[What to do] Take each line of the data that contains the string "Folosirea" and copy it.

☆ ☆ ☆

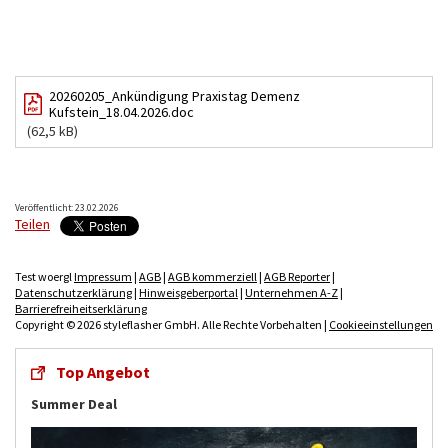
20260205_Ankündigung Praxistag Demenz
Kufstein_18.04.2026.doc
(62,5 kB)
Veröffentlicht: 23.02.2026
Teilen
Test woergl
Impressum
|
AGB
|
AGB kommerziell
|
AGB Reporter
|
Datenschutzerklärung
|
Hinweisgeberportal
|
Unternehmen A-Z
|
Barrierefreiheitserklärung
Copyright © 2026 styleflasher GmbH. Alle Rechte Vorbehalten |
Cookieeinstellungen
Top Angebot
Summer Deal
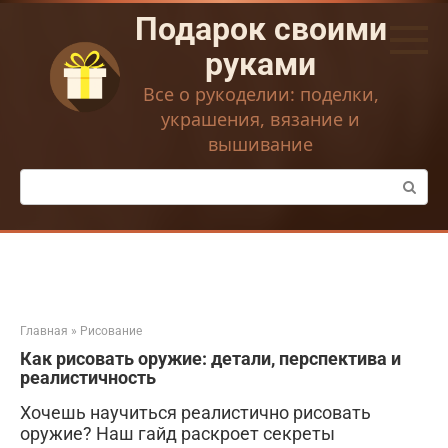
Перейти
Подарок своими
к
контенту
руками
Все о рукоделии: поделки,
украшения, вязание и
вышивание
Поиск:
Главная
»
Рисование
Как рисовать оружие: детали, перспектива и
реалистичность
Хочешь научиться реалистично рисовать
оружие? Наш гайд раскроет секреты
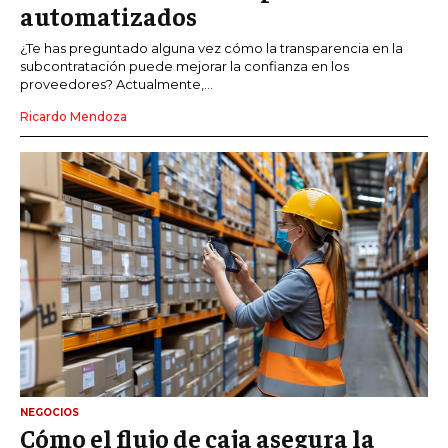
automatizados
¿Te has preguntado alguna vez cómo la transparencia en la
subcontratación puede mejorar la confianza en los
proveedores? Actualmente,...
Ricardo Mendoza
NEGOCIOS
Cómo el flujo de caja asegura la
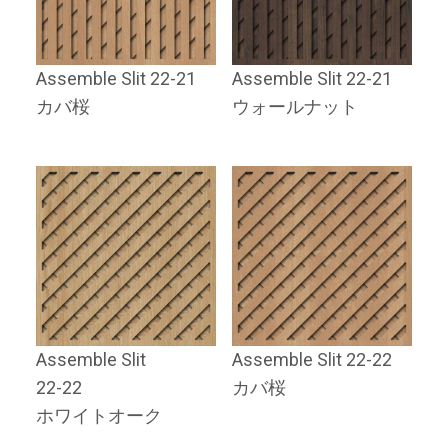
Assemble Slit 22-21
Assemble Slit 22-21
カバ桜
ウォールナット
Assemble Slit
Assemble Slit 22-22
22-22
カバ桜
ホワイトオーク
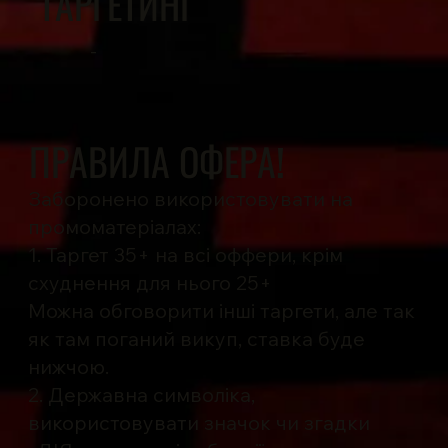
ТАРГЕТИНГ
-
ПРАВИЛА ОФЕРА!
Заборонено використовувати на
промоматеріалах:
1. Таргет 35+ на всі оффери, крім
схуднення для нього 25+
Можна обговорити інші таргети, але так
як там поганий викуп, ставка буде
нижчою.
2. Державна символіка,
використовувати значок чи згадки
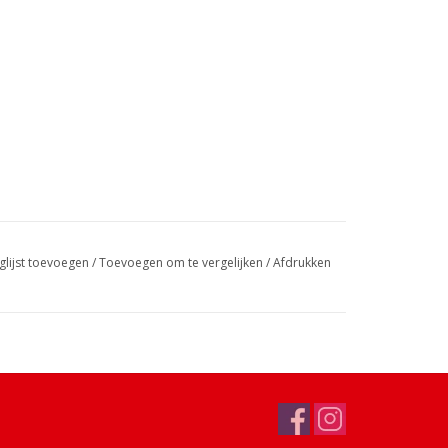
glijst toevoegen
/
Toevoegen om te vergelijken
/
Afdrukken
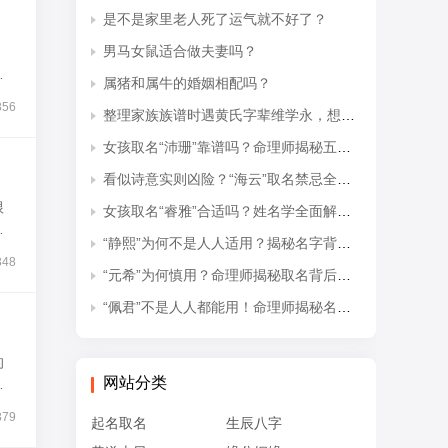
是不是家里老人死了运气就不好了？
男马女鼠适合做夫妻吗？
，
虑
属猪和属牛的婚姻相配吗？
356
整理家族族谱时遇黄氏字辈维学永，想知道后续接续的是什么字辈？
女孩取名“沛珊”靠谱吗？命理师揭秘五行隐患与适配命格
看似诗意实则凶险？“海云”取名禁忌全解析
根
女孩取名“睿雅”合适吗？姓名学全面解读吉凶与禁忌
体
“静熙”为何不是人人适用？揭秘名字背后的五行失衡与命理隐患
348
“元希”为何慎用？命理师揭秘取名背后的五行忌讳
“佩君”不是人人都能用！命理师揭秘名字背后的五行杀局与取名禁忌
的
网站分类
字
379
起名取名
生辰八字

☆ ☆ ☆

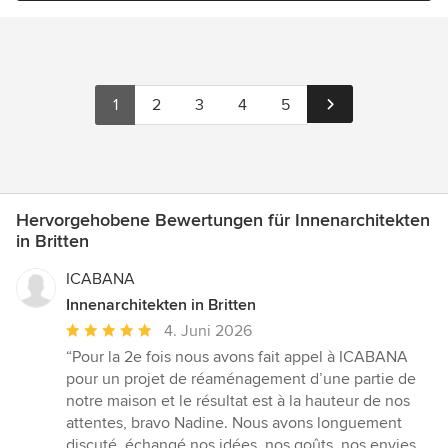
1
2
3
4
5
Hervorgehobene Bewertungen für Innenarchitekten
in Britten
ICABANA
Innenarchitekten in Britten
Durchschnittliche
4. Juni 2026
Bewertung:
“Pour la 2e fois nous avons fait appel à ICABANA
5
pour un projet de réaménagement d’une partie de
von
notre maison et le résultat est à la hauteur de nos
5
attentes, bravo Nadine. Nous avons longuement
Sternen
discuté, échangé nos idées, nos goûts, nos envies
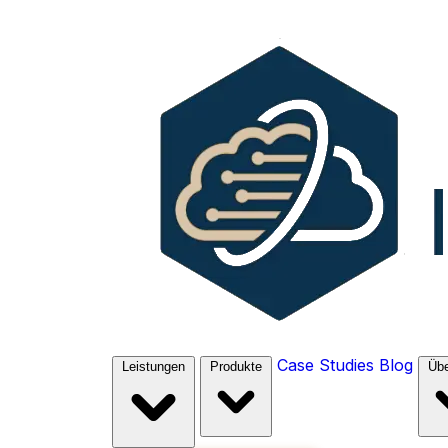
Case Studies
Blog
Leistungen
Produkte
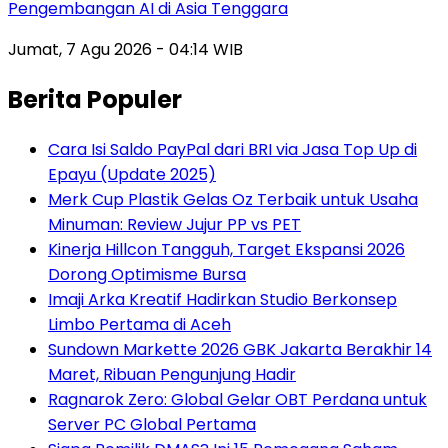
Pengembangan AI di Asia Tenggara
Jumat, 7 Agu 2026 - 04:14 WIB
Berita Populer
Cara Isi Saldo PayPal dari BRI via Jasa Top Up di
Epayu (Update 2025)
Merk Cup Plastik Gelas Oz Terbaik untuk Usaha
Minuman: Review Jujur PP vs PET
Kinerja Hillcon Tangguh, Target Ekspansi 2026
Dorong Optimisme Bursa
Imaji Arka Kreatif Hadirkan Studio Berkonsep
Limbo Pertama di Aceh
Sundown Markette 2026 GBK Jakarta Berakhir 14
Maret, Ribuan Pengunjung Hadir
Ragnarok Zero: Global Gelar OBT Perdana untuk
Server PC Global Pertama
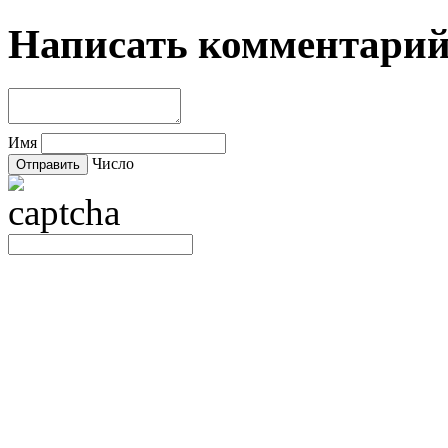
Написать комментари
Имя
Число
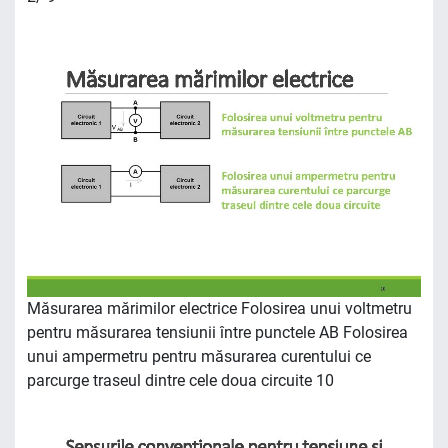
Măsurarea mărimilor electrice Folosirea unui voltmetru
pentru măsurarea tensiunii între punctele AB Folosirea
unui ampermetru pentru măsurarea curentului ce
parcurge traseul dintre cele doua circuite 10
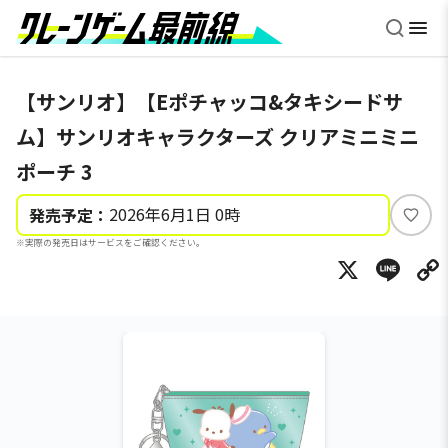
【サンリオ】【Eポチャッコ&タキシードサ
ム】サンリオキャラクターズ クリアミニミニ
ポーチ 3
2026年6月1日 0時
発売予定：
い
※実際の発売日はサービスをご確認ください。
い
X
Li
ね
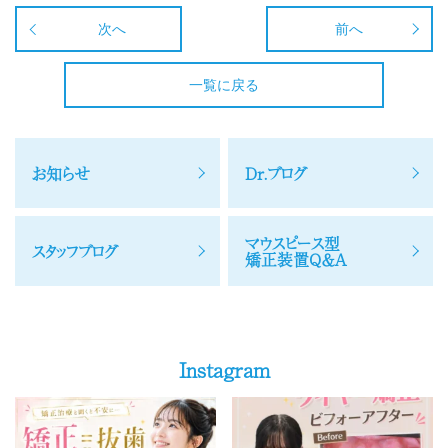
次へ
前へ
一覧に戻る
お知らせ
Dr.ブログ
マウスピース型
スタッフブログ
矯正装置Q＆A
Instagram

☆ ☆ ☆

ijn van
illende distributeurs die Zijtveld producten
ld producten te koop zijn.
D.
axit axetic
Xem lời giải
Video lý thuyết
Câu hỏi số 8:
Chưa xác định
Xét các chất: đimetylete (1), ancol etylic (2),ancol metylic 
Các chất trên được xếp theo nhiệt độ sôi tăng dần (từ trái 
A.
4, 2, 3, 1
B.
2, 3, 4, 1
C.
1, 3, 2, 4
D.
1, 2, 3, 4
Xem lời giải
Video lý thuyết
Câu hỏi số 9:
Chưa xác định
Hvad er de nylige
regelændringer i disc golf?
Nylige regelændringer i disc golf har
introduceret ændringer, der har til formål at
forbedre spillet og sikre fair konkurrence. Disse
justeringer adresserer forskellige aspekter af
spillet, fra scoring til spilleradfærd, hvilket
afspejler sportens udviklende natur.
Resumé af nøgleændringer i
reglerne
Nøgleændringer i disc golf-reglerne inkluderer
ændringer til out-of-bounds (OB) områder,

☆ ☆ ☆

[Response below]
Măsurarea mărimilor electrice Folosirea unui voltmetru
pentru măsurarea tensiunii între punctele AB Folosirea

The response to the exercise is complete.